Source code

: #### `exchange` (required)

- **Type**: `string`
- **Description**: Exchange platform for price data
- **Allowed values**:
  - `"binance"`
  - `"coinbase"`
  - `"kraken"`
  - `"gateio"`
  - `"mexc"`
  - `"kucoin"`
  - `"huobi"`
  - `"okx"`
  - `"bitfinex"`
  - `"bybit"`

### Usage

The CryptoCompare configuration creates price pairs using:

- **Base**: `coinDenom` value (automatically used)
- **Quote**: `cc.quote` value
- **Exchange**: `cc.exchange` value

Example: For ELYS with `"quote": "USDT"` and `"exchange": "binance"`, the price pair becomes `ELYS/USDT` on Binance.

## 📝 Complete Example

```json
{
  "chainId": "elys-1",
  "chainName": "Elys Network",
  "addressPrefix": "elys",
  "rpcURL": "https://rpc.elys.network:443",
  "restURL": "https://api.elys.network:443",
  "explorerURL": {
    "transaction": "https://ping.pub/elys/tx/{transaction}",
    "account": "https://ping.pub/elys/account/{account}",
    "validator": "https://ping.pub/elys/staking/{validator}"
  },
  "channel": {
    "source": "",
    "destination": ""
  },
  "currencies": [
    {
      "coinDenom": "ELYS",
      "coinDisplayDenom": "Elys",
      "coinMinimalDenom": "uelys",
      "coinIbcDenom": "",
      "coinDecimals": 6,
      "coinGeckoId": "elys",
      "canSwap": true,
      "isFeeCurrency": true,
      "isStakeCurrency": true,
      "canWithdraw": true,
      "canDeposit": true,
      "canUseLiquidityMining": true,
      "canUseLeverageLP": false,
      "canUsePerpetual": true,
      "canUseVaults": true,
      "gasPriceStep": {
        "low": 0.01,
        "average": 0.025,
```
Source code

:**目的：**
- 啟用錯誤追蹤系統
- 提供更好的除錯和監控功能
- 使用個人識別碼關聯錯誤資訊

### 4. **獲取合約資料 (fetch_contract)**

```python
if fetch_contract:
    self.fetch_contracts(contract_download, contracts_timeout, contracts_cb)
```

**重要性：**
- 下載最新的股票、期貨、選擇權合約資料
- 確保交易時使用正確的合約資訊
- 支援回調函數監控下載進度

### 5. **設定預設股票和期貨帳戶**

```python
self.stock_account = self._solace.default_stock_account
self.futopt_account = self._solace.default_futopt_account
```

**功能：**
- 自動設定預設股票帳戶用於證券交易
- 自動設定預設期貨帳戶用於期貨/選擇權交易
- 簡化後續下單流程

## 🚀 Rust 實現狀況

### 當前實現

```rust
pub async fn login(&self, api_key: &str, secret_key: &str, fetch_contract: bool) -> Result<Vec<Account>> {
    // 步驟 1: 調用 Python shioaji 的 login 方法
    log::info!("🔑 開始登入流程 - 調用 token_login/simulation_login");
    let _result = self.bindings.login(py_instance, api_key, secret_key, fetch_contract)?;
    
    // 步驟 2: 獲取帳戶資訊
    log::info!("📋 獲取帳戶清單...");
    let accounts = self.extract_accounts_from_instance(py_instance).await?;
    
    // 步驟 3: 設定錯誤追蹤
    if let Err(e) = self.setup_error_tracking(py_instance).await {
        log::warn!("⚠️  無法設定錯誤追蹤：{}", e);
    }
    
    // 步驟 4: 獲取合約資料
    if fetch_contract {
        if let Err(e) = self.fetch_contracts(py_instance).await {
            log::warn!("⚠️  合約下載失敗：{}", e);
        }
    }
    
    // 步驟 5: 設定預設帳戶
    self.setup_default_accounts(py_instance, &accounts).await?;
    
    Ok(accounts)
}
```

· · · · ·

-- HOW TO COMPLETE THIS TASK --
Using the material above, return each line in which the word "true" occurs.

-- WRITTEN SOLUTION --
      "canSwap": true,
      "isFeeCurrency": true,
      "isStakeCurrency": true,
      "canWithdraw": true,
      "canDeposit": true,
      "canUseLiquidityMining": true,
      "canUsePerpetual": true,
      "canUseVaults": true,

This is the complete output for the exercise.